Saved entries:
☆ ☆ ☆
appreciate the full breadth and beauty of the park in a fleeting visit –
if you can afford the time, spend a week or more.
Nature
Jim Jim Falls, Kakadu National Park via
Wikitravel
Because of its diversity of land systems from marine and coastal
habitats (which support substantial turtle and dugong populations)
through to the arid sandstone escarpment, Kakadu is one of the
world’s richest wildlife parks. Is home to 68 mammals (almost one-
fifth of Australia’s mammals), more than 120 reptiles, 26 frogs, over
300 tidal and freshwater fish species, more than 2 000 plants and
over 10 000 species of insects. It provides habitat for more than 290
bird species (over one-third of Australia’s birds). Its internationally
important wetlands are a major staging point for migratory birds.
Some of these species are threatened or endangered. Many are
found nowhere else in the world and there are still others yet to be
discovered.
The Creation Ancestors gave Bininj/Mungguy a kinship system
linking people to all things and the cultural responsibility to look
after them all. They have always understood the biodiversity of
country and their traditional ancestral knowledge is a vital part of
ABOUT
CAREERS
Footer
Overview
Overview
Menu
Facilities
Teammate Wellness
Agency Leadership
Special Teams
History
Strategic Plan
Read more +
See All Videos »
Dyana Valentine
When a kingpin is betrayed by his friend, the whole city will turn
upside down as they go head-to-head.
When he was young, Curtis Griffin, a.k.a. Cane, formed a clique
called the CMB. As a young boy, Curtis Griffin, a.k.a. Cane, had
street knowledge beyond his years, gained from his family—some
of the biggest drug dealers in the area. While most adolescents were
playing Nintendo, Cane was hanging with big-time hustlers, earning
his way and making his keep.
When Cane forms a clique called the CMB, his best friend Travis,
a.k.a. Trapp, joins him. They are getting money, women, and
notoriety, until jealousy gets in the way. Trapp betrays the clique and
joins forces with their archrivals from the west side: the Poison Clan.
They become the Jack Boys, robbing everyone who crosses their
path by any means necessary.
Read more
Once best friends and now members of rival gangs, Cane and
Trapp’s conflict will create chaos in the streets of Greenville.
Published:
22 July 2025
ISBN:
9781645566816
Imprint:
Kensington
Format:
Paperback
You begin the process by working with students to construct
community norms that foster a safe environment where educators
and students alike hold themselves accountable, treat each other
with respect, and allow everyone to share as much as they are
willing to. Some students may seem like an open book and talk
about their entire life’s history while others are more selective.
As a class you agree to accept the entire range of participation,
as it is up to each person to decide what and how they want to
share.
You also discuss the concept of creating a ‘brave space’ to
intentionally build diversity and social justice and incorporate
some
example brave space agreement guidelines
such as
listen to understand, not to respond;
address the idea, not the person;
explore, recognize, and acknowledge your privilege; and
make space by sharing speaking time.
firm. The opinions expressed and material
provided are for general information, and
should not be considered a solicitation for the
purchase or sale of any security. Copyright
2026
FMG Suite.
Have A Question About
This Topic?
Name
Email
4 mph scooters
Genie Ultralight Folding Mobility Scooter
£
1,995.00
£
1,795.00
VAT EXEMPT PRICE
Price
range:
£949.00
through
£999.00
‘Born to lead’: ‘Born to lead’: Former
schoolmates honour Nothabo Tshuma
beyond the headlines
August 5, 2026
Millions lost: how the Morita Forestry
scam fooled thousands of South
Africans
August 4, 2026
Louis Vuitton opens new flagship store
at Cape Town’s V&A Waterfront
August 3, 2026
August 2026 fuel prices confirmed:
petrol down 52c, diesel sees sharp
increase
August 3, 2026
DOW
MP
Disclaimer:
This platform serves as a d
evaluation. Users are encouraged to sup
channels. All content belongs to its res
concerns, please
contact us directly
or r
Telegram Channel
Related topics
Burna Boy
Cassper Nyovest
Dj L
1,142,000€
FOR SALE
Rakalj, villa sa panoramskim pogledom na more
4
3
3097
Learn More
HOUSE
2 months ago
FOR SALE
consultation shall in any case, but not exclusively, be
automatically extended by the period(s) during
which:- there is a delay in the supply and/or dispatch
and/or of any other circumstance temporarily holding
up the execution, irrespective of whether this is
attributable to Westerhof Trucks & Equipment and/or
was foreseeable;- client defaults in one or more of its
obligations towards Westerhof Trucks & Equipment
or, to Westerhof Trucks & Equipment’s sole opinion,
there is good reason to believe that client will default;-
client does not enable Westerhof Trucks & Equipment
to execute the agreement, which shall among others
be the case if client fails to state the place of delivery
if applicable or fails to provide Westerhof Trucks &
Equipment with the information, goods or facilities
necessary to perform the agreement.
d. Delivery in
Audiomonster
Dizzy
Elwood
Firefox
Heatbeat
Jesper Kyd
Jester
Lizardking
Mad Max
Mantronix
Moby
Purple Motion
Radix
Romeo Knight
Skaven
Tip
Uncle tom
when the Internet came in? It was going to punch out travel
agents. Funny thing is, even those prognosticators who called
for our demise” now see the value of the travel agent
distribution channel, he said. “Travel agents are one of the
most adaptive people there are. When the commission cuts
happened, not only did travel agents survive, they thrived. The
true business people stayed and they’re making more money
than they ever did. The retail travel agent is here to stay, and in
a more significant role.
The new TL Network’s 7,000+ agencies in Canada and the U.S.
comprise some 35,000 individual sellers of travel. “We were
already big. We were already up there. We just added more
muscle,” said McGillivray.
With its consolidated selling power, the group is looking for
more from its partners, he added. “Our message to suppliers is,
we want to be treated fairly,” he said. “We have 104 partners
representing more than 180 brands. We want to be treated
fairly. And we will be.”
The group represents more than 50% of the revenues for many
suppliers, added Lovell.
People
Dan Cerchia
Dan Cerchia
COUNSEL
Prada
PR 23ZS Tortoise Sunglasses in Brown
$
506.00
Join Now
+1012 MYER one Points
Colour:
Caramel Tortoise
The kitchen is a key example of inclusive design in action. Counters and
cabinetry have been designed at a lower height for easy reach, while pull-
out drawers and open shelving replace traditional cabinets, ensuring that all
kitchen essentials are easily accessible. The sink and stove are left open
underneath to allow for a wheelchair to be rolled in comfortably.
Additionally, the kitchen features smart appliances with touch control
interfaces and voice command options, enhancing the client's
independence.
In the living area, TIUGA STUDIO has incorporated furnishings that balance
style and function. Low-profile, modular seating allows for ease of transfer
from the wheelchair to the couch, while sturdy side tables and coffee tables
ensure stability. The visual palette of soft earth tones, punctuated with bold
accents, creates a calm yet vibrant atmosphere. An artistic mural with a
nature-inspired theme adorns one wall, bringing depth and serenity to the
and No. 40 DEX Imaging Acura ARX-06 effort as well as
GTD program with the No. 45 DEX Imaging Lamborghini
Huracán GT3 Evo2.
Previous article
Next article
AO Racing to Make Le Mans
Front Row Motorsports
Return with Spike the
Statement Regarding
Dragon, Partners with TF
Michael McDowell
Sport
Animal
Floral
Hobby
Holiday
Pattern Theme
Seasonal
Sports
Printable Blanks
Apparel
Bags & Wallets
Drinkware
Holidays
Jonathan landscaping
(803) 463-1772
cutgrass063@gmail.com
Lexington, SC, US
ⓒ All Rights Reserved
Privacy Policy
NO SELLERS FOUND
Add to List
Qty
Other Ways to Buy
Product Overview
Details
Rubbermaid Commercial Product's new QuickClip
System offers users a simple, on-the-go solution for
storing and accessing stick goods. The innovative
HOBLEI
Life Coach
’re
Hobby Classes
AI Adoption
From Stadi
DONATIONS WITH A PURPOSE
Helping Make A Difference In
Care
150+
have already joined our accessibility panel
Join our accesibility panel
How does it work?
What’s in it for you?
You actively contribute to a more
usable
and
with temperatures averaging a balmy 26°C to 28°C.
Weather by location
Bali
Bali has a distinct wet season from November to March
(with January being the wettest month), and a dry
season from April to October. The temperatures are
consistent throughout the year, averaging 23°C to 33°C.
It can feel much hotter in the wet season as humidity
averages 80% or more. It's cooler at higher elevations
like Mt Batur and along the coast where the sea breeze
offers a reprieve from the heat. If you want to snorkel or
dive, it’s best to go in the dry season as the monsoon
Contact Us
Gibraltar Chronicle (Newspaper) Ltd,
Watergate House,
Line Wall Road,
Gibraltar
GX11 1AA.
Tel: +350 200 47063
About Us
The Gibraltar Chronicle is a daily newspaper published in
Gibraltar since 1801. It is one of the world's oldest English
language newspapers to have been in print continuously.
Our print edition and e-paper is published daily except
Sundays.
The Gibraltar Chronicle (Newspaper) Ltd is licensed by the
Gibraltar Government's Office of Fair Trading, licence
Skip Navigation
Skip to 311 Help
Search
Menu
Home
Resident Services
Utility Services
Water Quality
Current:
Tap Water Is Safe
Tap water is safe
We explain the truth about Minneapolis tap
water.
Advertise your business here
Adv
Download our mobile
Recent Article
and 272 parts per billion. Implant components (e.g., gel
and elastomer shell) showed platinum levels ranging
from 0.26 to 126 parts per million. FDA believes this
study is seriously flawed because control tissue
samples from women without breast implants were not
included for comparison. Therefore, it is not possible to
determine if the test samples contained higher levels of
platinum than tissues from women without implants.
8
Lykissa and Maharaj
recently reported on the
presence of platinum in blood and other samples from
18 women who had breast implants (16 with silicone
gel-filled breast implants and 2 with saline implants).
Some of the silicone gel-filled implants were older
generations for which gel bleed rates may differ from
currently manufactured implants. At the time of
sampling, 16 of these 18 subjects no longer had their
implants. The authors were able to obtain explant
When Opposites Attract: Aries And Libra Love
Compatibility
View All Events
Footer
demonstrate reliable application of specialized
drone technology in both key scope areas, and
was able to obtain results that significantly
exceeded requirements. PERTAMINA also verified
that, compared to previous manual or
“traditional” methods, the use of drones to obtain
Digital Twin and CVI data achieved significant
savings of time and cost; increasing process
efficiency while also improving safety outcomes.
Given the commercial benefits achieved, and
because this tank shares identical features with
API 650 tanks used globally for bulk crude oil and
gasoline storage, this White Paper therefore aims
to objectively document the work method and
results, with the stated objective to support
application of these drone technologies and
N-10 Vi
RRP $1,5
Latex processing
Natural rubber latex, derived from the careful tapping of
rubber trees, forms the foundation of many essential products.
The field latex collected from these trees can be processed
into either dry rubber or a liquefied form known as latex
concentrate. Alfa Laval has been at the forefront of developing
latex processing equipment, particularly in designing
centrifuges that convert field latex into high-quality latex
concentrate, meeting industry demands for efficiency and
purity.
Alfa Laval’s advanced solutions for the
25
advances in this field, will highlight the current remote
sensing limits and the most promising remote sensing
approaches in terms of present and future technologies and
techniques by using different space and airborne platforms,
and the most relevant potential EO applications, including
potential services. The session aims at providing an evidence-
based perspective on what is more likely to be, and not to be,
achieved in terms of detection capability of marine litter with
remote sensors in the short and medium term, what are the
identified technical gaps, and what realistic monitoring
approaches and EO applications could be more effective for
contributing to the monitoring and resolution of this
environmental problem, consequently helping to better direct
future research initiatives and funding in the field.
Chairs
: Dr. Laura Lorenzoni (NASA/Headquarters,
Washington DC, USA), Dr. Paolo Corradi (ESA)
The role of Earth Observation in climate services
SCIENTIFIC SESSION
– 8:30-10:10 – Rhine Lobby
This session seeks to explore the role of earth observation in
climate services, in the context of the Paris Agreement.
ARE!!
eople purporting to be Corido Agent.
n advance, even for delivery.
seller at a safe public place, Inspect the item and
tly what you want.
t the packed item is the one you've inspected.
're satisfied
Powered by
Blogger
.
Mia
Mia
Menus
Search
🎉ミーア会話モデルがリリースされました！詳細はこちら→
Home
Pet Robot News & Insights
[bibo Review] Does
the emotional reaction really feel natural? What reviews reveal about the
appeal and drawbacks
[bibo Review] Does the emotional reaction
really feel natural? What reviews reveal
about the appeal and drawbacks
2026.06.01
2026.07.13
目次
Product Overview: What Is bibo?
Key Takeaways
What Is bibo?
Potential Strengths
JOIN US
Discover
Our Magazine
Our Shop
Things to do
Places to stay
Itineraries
☆ ☆ ☆
Your instructions:
Set down only the lines above that fall between the line holding "drone technology in both key scope areas, and" and the line holding "advances in this", inclusive, keeping each exact.

Answer box:
drone technology in both key scope areas, and
was able to obtain results that significantly
exceeded requirements. PERTAMINA also verified
that, compared to previous manual or
“traditional” methods, the use of drones to obtain
Digital Twin and CVI data achieved significant
savings of time and cost; increasing process
efficiency while also improving safety outcomes.
Given the commercial benefits achieved, and
because this tank shares identical features with
API 650 tanks used globally for bulk crude oil and
gasoline storage, this White Paper therefore aims
to objectively document the work method and
results, with the stated objective to support
application of these drone technologies and
N-10 Vi
RRP $1,5
Latex processing
Natural rubber latex, derived from the careful tapping of
rubber trees, forms the foundation of many essential products.
The field latex collected from these trees can be processed
into either dry rubber or a liquefied form known as latex
concentrate. Alfa Laval has been at the forefront of developing
latex processing equipment, particularly in designing
centrifuges that convert field latex into high-quality latex
concentrate, meeting industry demands for efficiency and
purity.
Alfa Laval’s advanced solutions for the
25
advances in this field, will highlight the current remote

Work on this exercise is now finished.